▶ Document section

***

Not only does that mentality ignore the true complexity of human relationships, it provides an excuse to stop trying. It offers justification to leave the relationship where it is and not take any action because, after all, you are very busy being a victim to circumstances beyond your control. There is simply nothing you can do. No way to fix it.
You have tried “everything!”
In keeping with the theme of children’s movies, when we allow ourselves to camp out in this world where this is “no solution” and “I just don’t know what to do…nothing will get better” we ignore the best parts of our beloved movies! We love children’s movies because they teach us about TRANSFORMATION! They invariably revolve around a character who refuses to be a victim. Who refuses to roll over and “accept” their reality. We all want the big transformation! We all want to see the main character stretch outside their comfort zone, use their voice, and give their villain the middle finger. We love seeing people rise above adversity and step outside of victim mode! No one wants a story were the “victim” gives up.
We all want to see the “victim” become empowered and seize their life by its sensitive bits!
Why am I going down this rabbit hole? Because in every day, we have opportunities to be that transformative story. So many of us camp out in the victim mentality. We tell ourselves, there are no solutions, I’ve tried everything, nothing will get better…this is just my life…we immerse ourselves in disempowering thoughts sprinkled with a boatload of self-justifications I tried EVERYTHING, I just know it won’t work, I know he won’t be responsive…. Those thoughts are fraught with victimhood! I have yet to find any human on the face of the planet who has tried EVERYTHING at anything. Yet we develop justifications for our inaction. We tell ourselves there is nothing more to be done and we stay put. Often unhappy and miserable (and we’ve concluded that there is no solution, so we’re here to stay and that’s fun too).

***

▶ Source material
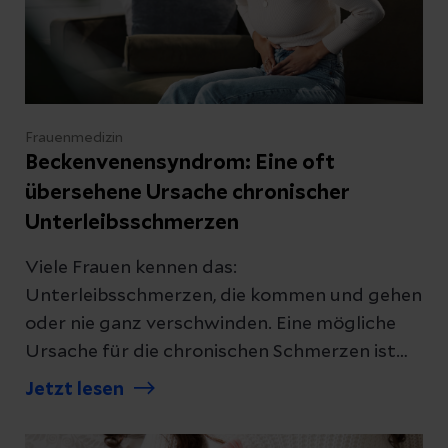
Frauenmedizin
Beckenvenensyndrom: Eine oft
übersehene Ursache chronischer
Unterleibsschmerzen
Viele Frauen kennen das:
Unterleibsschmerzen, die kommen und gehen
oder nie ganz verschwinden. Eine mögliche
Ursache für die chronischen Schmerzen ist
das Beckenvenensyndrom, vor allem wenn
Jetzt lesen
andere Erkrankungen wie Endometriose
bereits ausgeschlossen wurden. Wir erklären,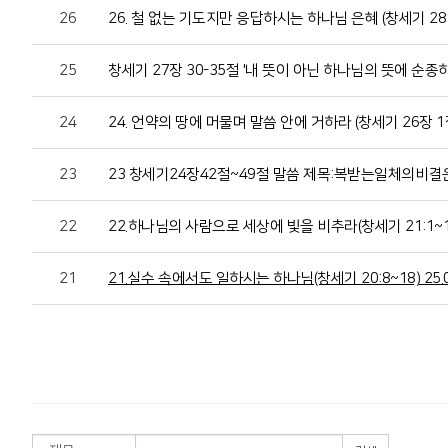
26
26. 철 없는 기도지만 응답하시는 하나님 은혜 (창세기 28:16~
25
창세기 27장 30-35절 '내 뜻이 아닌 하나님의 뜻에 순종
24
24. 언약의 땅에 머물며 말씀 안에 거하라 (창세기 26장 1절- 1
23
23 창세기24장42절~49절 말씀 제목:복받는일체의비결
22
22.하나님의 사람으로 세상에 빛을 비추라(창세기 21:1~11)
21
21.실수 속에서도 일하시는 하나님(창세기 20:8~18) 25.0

***

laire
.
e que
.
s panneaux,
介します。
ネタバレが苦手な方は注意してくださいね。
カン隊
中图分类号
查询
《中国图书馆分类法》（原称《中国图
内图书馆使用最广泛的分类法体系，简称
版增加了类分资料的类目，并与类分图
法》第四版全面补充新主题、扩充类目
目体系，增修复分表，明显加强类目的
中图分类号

***

▶ Brief A
Revise the passage on victim mentality, starting at "Why am I going" and ending at "that’s fun too).", with "rabbit hole" changed to "tangent".
▶ Brief B
Carry on the passage on victim mentality from its last sentence.

▶ Answer section A
Why am I going down this tangent? Because in every day, we have opportunities to be that transformative story. So many of us camp out in the victim mentality. We tell ourselves, there are no solutions, I’ve tried everything, nothing will get better…this is just my life…we immerse ourselves in disempowering thoughts sprinkled with a boatload of self-justifications I tried EVERYTHING, I just know it won’t work, I know he won’t be responsive…. Those thoughts are fraught with victimhood! I have yet to find any human on the face of the planet who has tried EVERYTHING at anything. Yet we develop justifications for our inaction. We tell ourselves there is nothing more to be done and we stay put. Often unhappy and miserable (and we’ve concluded that there is no solution, so we’re here to stay and that’s fun too).

▶ Answer section B
No one wants to read that story! Why do we do this to ourselves?
Because it’s easier to be a victim than it is to do the hard work that comes with transformation.
Being a victim is easy. Growth is hard.
There will be scenarios in our lives that will afford us an opportunity to write our own transformative stories. Life will give us abundant chances to grow and develop. Similarly, life will give us challenging hands and ample opportunities to see ourselves as the victim. There will be times when you give up and that’s okay! But we cannot become skilled at giving up. We cannot become skilled at being the victim. Instead, we must become skilled at transformation! We must practice doing the hard thing. Trying just ONE more way to break through to your boss…To ask for that raise ONE MORE time…To voice your feelings in another kind of way…To try and develop that relationship with your co-workers one last time.
Too often I see women who have dug in their six inch heels. They refuse to see how they have given up to victimhood. They are CONVINCED those around them are the bad guys and there is just no fixing it. While that is certainly one way to live your life, wouldn’t it be so much more fun write your own hero story?
If you find yourself in a space where you are convinced there is no solution available, I would love to work with you and start writing a new story. You are stronger than you think and the possibilities to rewrite your happiness are endless.
To put a bow on this and conclude the title of this rambling: When Your Boss is the Villain…YOU become the victim.
Is that how you want your story to go?
If your life and your “villain” were characters in a children’s story, how would you want it to end?